Car le sujet n’est pas nouveau. Dès juin, la Suède et plusieurs pays du nord et de l’est de l’Europe réclamaient déjà un tour de vis. « Je veux qu’il n’y ait plus de week-end shopping. Je veux qu’il n’y ait plus de voyages de luxe en Europe alors que des Ukrainiens meurent sur le champ de bataille », avait déclaré fin juin, le Ministre suédois de la Migration, Johan Forssell lors d’une réunion avec ses homologues européens.

Dans le même temps, la Suède, la Finlande, le Danemark, la Lituanie, la Lettonie, l’Estonie, la République tchèque, la Pologne, les Pays-Bas ainsi que la Norvège et l’Islande cosignaient un courrier à la Commission européenne pour dénoncer ces touristes russes qui profitent des plages et des stations balnéaires européennes pendant que la guerre continue.

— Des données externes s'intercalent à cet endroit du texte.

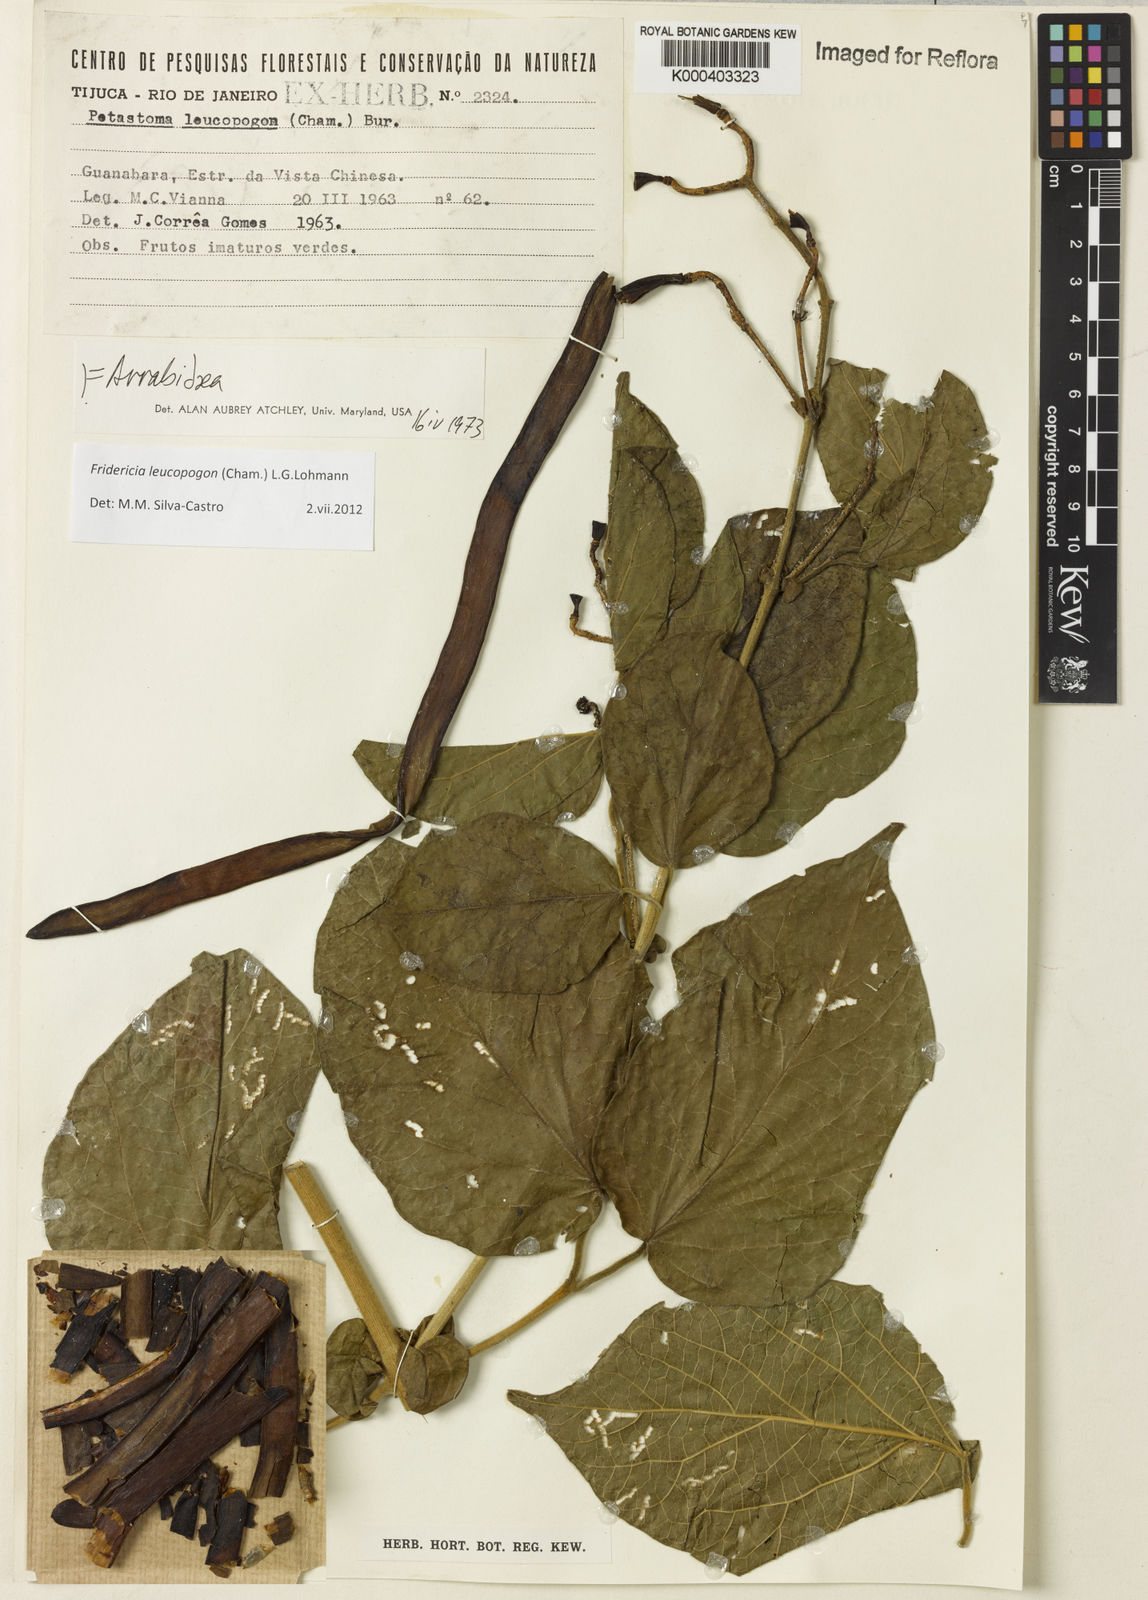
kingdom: Plantae
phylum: Tracheophyta
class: Magnoliopsida
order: Lamiales
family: Bignoniaceae
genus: Fridericia
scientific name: Fridericia leucopogon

Et il ne s’agit pas seulement quelques dizaines de touristes. En 2025, les pays européens ont délivré plus de 620.000 visas à des ressortissants russes dont 477.000 visas touristiques. Un chiffre en hausse de 10% par rapport à l’année précédente. La France, l’Italie et l’Espagne concentrent à elles seules près des trois quarts des demandes acceptées.